Plots the hierarchy as a network.

Parameters:

layout (str or dict) – The layout of the network. If a string, it should be one of “sfdp”, “neato”, “dot”, “spring”, or “spectral”. If a dictionary, it should be a mapping from node to position.
nodes (bool) – Whether to plot the nodes.
edges (bool) – Whether to plot the edges.
labels (bool) – Whether to plot the labels.
node_kws (dict, optional) – Additional keyword arguments for plotting the nodes.
line_kws (dict, optional) – Additional keyword arguments for plotting the edges.
font_kws (dict, optional) – Additional keyword arguments for plotting the labels.
hide_ticks (bool) – Whether to hide ticks.

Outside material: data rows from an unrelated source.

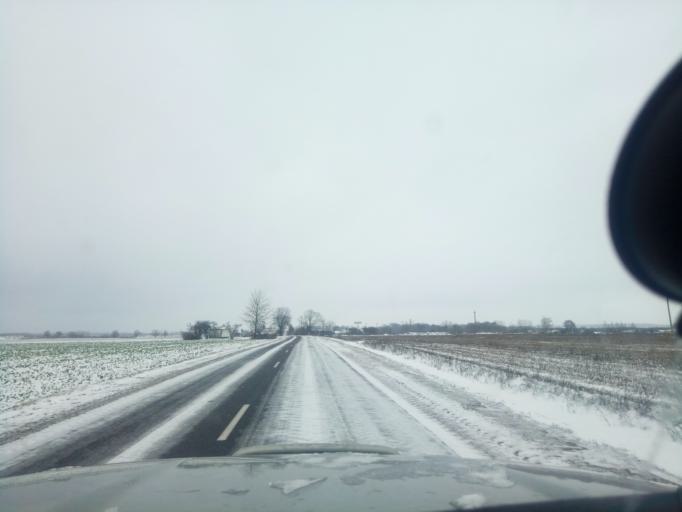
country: BY
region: Minsk
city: Klyetsk
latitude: 53.0524
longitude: 26.7666
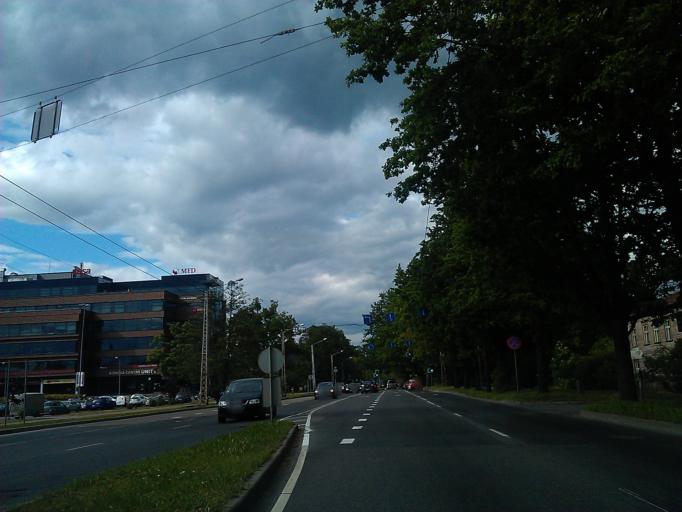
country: LV
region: Marupe
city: Marupe
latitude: 56.9070
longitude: 24.0837
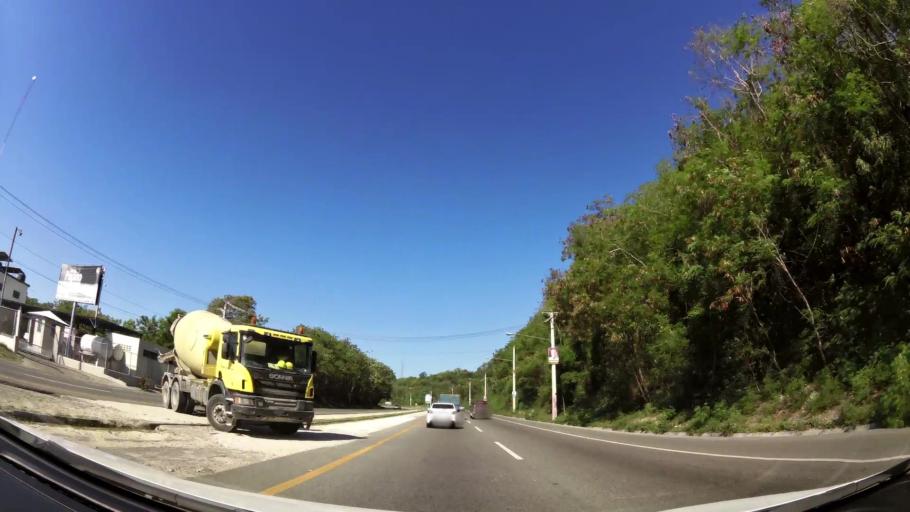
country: DO
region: San Cristobal
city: El Carril
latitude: 18.4376
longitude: -70.0211
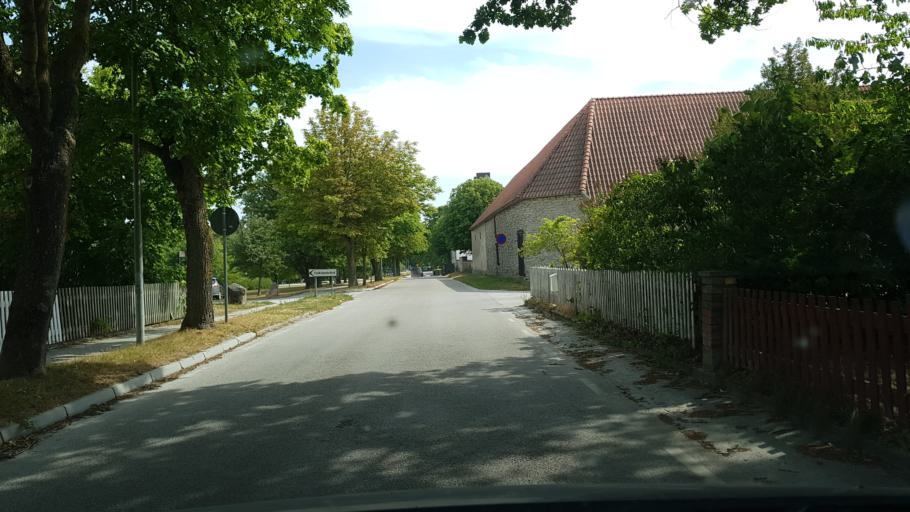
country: SE
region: Gotland
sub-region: Gotland
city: Slite
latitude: 57.7072
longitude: 18.8034
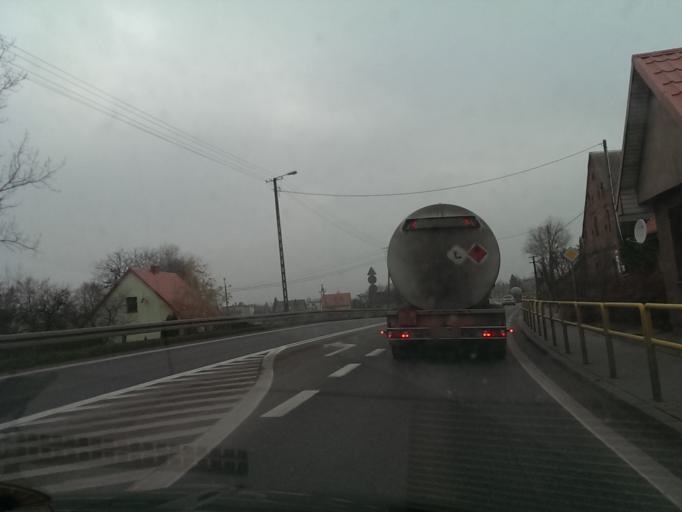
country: PL
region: Kujawsko-Pomorskie
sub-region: Powiat nakielski
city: Slesin
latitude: 53.1652
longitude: 17.7008
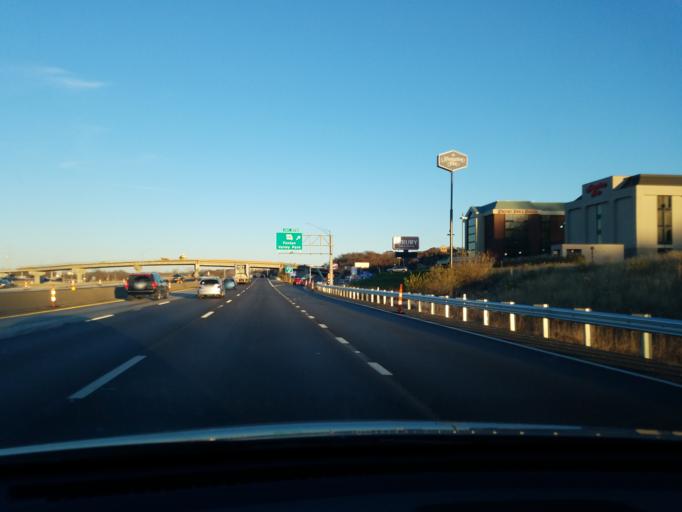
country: US
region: Missouri
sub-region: Saint Louis County
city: Valley Park
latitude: 38.5384
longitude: -90.4995
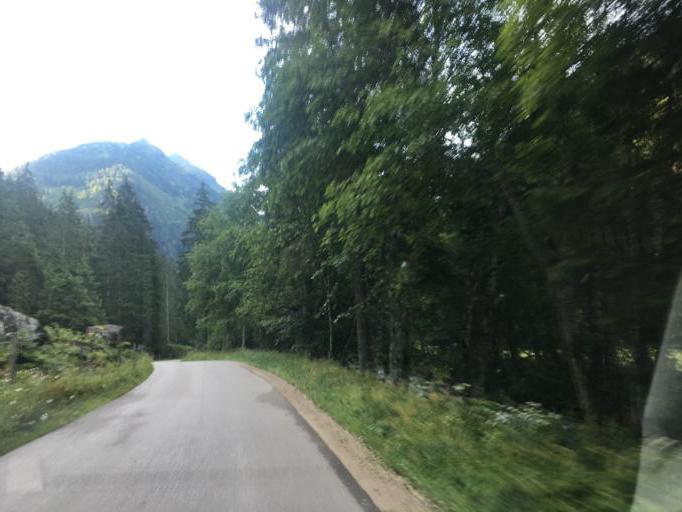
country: AT
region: Styria
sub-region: Politischer Bezirk Liezen
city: Haus
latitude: 47.3327
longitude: 13.7520
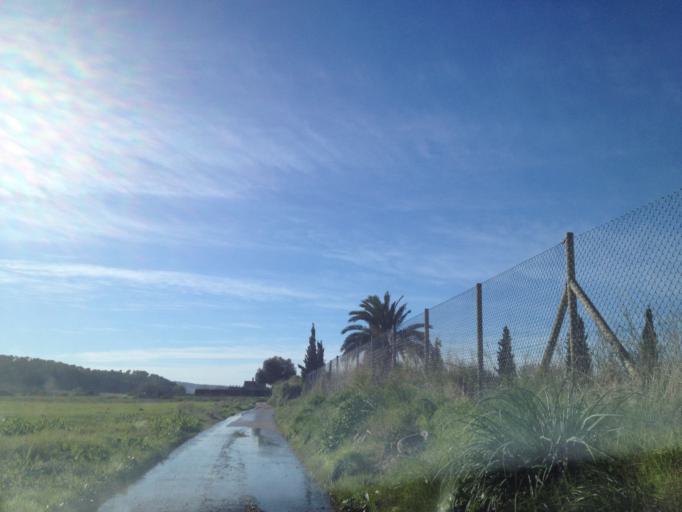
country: ES
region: Balearic Islands
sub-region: Illes Balears
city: Sineu
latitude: 39.6492
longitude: 3.0364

plot_persistence_areas(*, view_type: str = 'grade', transposed: bool = False, labels: bool = True, offset_x: float = 0.02, offset_y: float = 0.0, node_kws: dict | None = None, line_kws: dict | None = None, text_kws: dict | None = None)

Plots the distance and lens grade (or values) of the hierarchy.

Parameters:

view_type (str) – The type of view to plot. Either “grade” or “value”.
transposed (bool) – Whether to transpose the plot.
labels (bool) – Whether to plot the labels.
offset_x (float) – The x offset for the labels.
offset_y (float) – The y offset for the labels.
node_kws (dict, optional) – Additional keyword arguments for plotting the nodes
line_kws (dict, optional) – Additional keyword arguments for plotting the lines.
text_kws (dict, optional) – Additional keyword arguments for plotting the labels.

class biperscan.plots.MinimalPresentation(distances: ndarray[float32], point_lens_values: ndarray[float32], point_lens_grades: ndarray[uint32], col_to_edge: ndarray[uint32], row_to_point: ndarray[uint32], minpres: dict[str, ndarray])

A class for plotting and transforming minimal presentations.

as_networkx(): Returns the minimal presentation as a networkx graph.

as_pandas(): Returns the minimal presentation as a pandas DataFrame.

plot_network(*, layout: str | dict = 'sfdp', nodes: bool = True, edges: bool = True, labels: bool = True, node_kws: dict | None = None, line_kws: dict | None = None, font_kws: dict | None = None, hide_ticks: bool = True)

Plots the hierarchy as a network.

Parameters:

layout (str or dict) – The layout of the network. If a string, it should be one of “sfdp”, “neato”, “dot”, “spring”, or “spectral”. If a dictionary, it should be a mapping from node to position.
nodes (bool) – Whether to plot the nodes.
edges (bool) – Whether to plot the edges.
labels (bool) – Whether to plot the labels.
node_kws (dict, optional) – Additional keyword arguments for plotting the nodes.
line_kws (dict, optional) – Additional keyword arguments for plotting the edges.
font_kws (dict, optional) – Additional keyword arguments for plotting the labels.
hide_ticks (bool) – Whether to hide ticks.

plot_persistence_areas(*, view_type: str = 'grade', transposed: bool = False, line_kws: dict | None = None)

Plots the distance and lens grade (or values) of the minimal presentation.

Parameters:

view_type (str) – The type of view to plot. Either “grade” or “value”.
transposed (bool) – Whether to transpose the plot.
line_kws (dict, optional) – Additional keyword arguments for plotting the lines.